## WHAT THE TASK REQUIRES
The entire listing below is to be reproduced exactly.
____ COLLECTED DATA
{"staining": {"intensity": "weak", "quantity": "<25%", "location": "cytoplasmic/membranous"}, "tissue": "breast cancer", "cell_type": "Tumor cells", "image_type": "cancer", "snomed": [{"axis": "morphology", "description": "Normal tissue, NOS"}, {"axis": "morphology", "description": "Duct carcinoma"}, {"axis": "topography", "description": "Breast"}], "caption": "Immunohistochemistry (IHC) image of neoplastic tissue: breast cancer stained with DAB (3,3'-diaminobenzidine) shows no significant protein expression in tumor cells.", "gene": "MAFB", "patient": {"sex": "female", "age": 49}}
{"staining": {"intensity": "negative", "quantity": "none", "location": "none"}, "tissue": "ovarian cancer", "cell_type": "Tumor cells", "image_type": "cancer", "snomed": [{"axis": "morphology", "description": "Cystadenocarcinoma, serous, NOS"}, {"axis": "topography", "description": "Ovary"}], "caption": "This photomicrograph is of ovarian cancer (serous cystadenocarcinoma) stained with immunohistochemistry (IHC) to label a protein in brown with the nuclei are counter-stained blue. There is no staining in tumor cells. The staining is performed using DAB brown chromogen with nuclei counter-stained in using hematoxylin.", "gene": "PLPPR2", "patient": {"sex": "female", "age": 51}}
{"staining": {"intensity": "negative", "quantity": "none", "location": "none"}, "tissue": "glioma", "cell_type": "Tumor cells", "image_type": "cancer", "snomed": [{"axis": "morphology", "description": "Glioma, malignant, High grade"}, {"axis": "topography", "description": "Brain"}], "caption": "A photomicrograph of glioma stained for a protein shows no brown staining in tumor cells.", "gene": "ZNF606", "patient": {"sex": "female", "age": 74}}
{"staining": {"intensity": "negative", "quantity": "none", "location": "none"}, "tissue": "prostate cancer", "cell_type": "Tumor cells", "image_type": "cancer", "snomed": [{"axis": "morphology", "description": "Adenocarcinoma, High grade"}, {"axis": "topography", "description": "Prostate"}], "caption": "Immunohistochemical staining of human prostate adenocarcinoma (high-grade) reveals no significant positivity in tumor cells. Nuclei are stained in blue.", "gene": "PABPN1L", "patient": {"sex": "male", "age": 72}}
________
## OUTPUT FOR THIS TASK
{"staining": {"intensity": "weak", "quantity": "<25%", "location": "cytoplasmic/membranous"}, "tissue": "breast cancer", "cell_type": "Tumor cells", "image_type": "cancer", "snomed": [{"axis": "morphology", "description": "Normal tissue, NOS"}, {"axis": "morphology", "description": "Duct carcinoma"}, {"axis": "topography", "description": "Breast"}], "caption": "Immunohistochemistry (IHC) image of neoplastic tissue: breast cancer stained with DAB (3,3'-diaminobenzidine) shows no significant protein expression in tumor cells.", "gene": "MAFB", "patient": {"sex": "female", "age": 49}}
{"staining": {"intensity": "negative", "quantity": "none", "location": "none"}, "tissue": "ovarian cancer", "cell_type": "Tumor cells", "image_type": "cancer", "snomed": [{"axis": "morphology", "description": "Cystadenocarcinoma, serous, NOS"}, {"axis": "topography", "description": "Ovary"}], "caption": "This photomicrograph is of ovarian cancer (serous cystadenocarcinoma) stained with immunohistochemistry (IHC) to label a protein in brown with the nuclei are counter-stained blue. There is no staining in tumor cells. The staining is performed using DAB brown chromogen with nuclei counter-stained in using hematoxylin.", "gene": "PLPPR2", "patient": {"sex": "female", "age": 51}}
{"staining": {"intensity": "negative", "quantity": "none", "location": "none"}, "tissue": "glioma", "cell_type": "Tumor cells", "image_type": "cancer", "snomed": [{"axis": "morphology", "description": "Glioma, malignant, High grade"}, {"axis": "topography", "description": "Brain"}], "caption": "A photomicrograph of glioma stained for a protein shows no brown staining in tumor cells.", "gene": "ZNF606", "patient": {"sex": "female", "age": 74}}
{"staining": {"intensity": "negative", "quantity": "none", "location": "none"}, "tissue": "prostate cancer", "cell_type": "Tumor cells", "image_type": "cancer", "snomed": [{"axis": "morphology", "description": "Adenocarcinoma, High grade"}, {"axis": "topography", "description": "Prostate"}], "caption": "Immunohistochemical staining of human prostate adenocarcinoma (high-grade) reveals no significant positivity in tumor cells. Nuclei are stained in blue.", "gene": "PABPN1L", "patient": {"sex": "male", "age": 72}}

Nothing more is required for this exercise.